Ever wonder what it’s like to volunteer for a clinical research study? Read on to get a better picture of how scientists engage participants in their research and what to expect when you join a study.
What is a clinical study?
We develop carefully designed research studies (sometimes called trials) that aim to uncover better ways to prevent, diagnose, or treat disabling conditions.
How do I find and volunteer for a research study?
First, check out the studies at Kessler Foundation that need volunteers. Once you find a study that interests you, complete the “Volunteers are the Heart of Our Research” form found on each study page. Then a member of our research recruitment team will reach out to discuss the study and determine whether you are qualified to participate.
Which conditions are crucial to your investigations?
Our scientists seek to improve cognition, mobility, and long-term outcomes, including employment, for adults and children with neurological and developmental disabilities of the brain and spinal cord including traumatic brain injury, spinal cord injury, stroke, multiple sclerosis, and autism. We also study the role of caregivers who assist individuals with disabilities with daily activities, and we help people return to the workplace after disabling illnesses or injuries.
Where are the research studies held?
We offer a number of tele-studies that can be completed from your home, while others may require you to visit one of two Foundation locations in East Hanover, NJ, or West Orange, NJ.
How long do research studies last?
Some studies are completed in one day, while others may need volunteers to be available for follow up from six weeks to more than a year.
Are you recruiting for a specific age group or ethnicity?
To achieve results that help as many people as possible, participants of all ages and ethnicities are needed in our studies.
I’m a parent of a child with a disability. Can my child participate in a study?
Yes! There are studies recruiting participants as young as seven years old.
I don’t have a disability. Can I join a study?
Yes, absolutely! People without disabilities can serve as controls in clinical studies. Comparing the results between healthy volunteers and participants with disabling conditions helps researchers prove the efficacy of their interventions.
What if I cannot complete my participation in a study?
Participating in our research studies is completely voluntary, and if at any time anyone is uncomfortable or unable to continue the study, they are allowed to withdraw.
Will I be compensated for my time?
Most of our studies provide compensation to volunteers for study-related time. The amount paid varies for every study.

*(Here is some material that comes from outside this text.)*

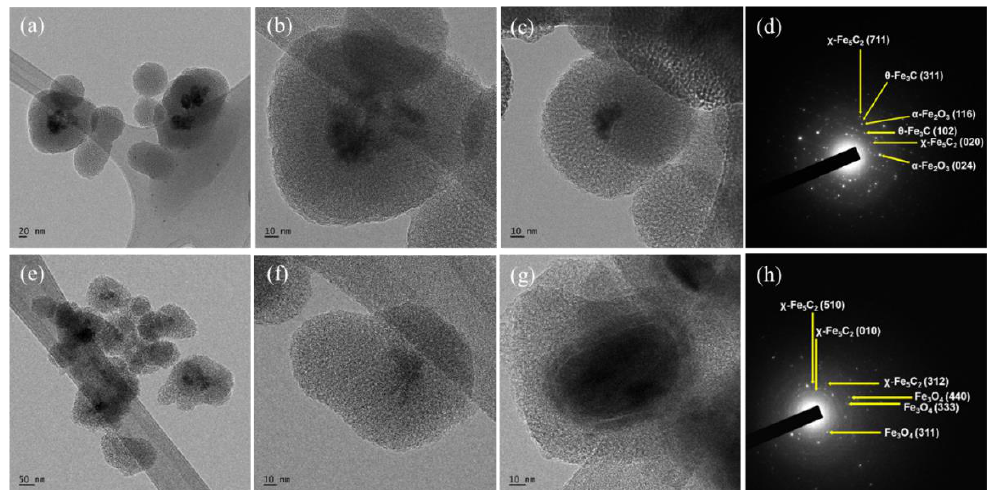
Figure 8. ( a – c ) TEM images and ( d ) SAED pattern of spent χ -Fe 5 C 2 @SiO 2 _L catalyst; and ( e – g ) TEM images and ( h ) SAED pattern of spent χ -Fe 5 C 2 @SiO 2 _H catalyst.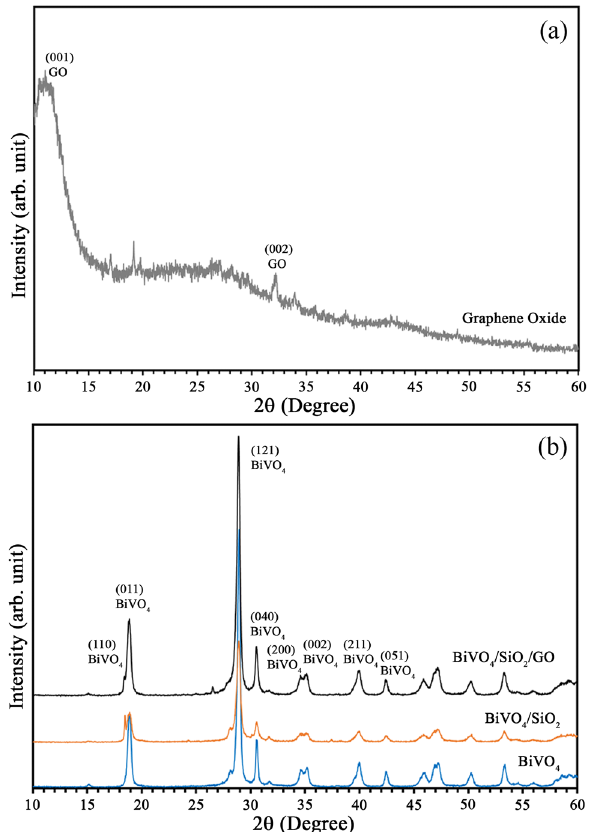
Figure 1. XRD patterns of ( a ) GO nanosheets and ( b ) BiVO 4 , BiVO4/SiO 2 and BiVO 4 /SiO 2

Why should I participate in a clinical research study?
Each individual has their own motive for participating, but volunteers are vital to the ongoing rehabilitation research at Kessler Foundation. Their assistance helps scientists identify new treatments and interventions that can change the lives of loved ones and others with disabilities and debilitating health conditions. These scientific advances are made possible when people like you volunteer for clinical research.